Exercise
Starting at the line with "Denmark | 6818", retype every line through the end of the listing exactly as written, and nothing before it.

(Input data)

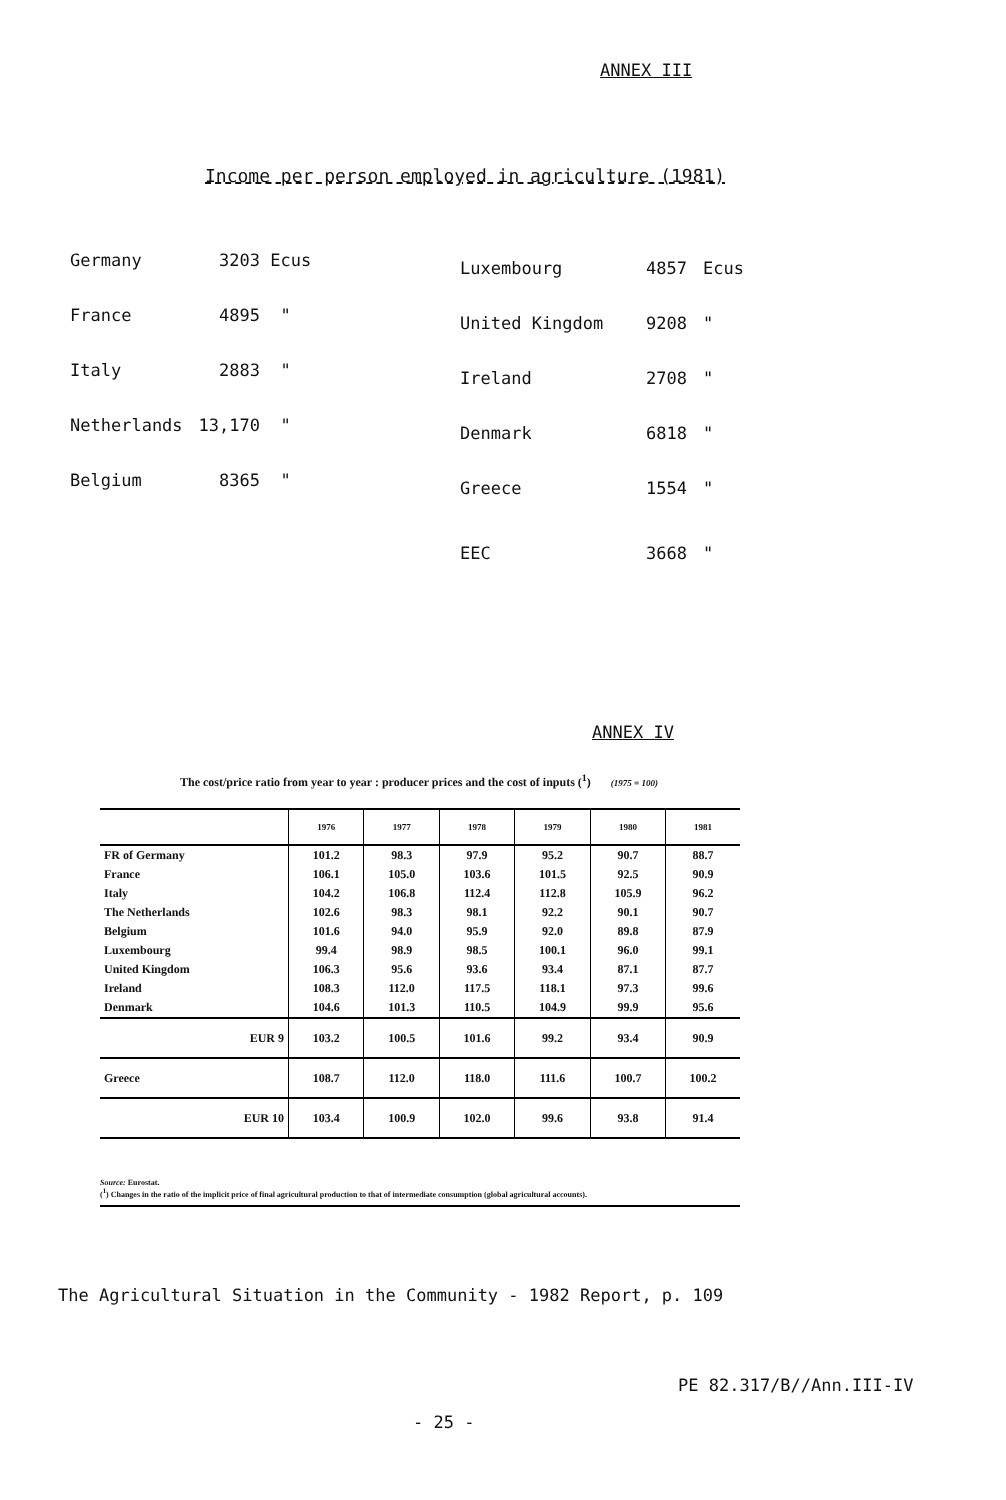ANNEX III
Income per person employed in agriculture (1981)
| Germany | 3203 Ecus |
| France | 4895 " |
| Italy | 2883 " |
| Netherlands | 13,170 " |
| Belgium | 8365 " |
| Luxembourg | 4857 | Ecus |
| United Kingdom | 9208 | " |
| Ireland | 2708 | " |
| Denmark | 6818 | " |
| Greece | 1554 | " |
| EEC | 3668 | " |
ANNEX IV
The cost/price ratio from year to year : producer prices and the cost of inputs (<sup>1</sup>) (1975 = 100)
| | 1976 | 1977 | 1978 | 1979 | 1980 | 1981 |
| --- | --- | --- | --- | --- | --- | --- |
| FR of Germany | 101.2 | 98.3 | 97.9 | 95.2 | 90.7 | 88.7 |
| France | 106.1 | 105.0 | 103.6 | 101.5 | 92.5 | 90.9 |
| Italy | 104.2 | 106.8 | 112.4 | 112.8 | 105.9 | 96.2 |
| The Netherlands | 102.6 | 98.3 | 98.1 | 92.2 | 90.1 | 90.7 |
| Belgium | 101.6 | 94.0 | 95.9 | 92.0 | 89.8 | 87.9 |
| Luxembourg | 99.4 | 98.9 | 98.5 | 100.1 | 96.0 | 99.1 |
| United Kingdom | 106.3 | 95.6 | 93.6 | 93.4 | 87.1 | 87.7 |
| Ireland | 108.3 | 112.0 | 117.5 | 118.1 | 97.3 | 99.6 |
| Denmark | 104.6 | 101.3 | 110.5 | 104.9 | 99.9 | 95.6 |
| EUR 9 | 103.2 | 100.5 | 101.6 | 99.2 | 93.4 | 90.9 |
| Greece | 108.7 | 112.0 | 118.0 | 111.6 | 100.7 | 100.2 |
| EUR 10 | 103.4 | 100.9 | 102.0 | 99.6 | 93.8 | 91.4 |
Source: Eurostat.
(<sup>1</sup>) Changes in the ratio of the implicit price of final agricultural production to that of intermediate consumption (global agricultural accounts).
The Agricultural Situation in the Community - 1982 Report, p. 109
PE 82.317/B//Ann.III-IV
- 25 -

(End Input data)

Your response
| Denmark | 6818 | " |
| Greece | 1554 | " |
| EEC | 3668 | " |
ANNEX IV
The cost/price ratio from year to year : producer prices and the cost of inputs (<sup>1</sup>) (1975 = 100)
| | 1976 | 1977 | 1978 | 1979 | 1980 | 1981 |
| --- | --- | --- | --- | --- | --- | --- |
| FR of Germany | 101.2 | 98.3 | 97.9 | 95.2 | 90.7 | 88.7 |
| France | 106.1 | 105.0 | 103.6 | 101.5 | 92.5 | 90.9 |
| Italy | 104.2 | 106.8 | 112.4 | 112.8 | 105.9 | 96.2 |
| The Netherlands | 102.6 | 98.3 | 98.1 | 92.2 | 90.1 | 90.7 |
| Belgium | 101.6 | 94.0 | 95.9 | 92.0 | 89.8 | 87.9 |
| Luxembourg | 99.4 | 98.9 | 98.5 | 100.1 | 96.0 | 99.1 |
| United Kingdom | 106.3 | 95.6 | 93.6 | 93.4 | 87.1 | 87.7 |
| Ireland | 108.3 | 112.0 | 117.5 | 118.1 | 97.3 | 99.6 |
| Denmark | 104.6 | 101.3 | 110.5 | 104.9 | 99.9 | 95.6 |
| EUR 9 | 103.2 | 100.5 | 101.6 | 99.2 | 93.4 | 90.9 |
| Greece | 108.7 | 112.0 | 118.0 | 111.6 | 100.7 | 100.2 |
| EUR 10 | 103.4 | 100.9 | 102.0 | 99.6 | 93.8 | 91.4 |
Source: Eurostat.
(<sup>1</sup>) Changes in the ratio of the implicit price of final agricultural production to that of intermediate consumption (global agricultural accounts).
The Agricultural Situation in the Community - 1982 Report, p. 109
PE 82.317/B//Ann.III-IV
- 25 -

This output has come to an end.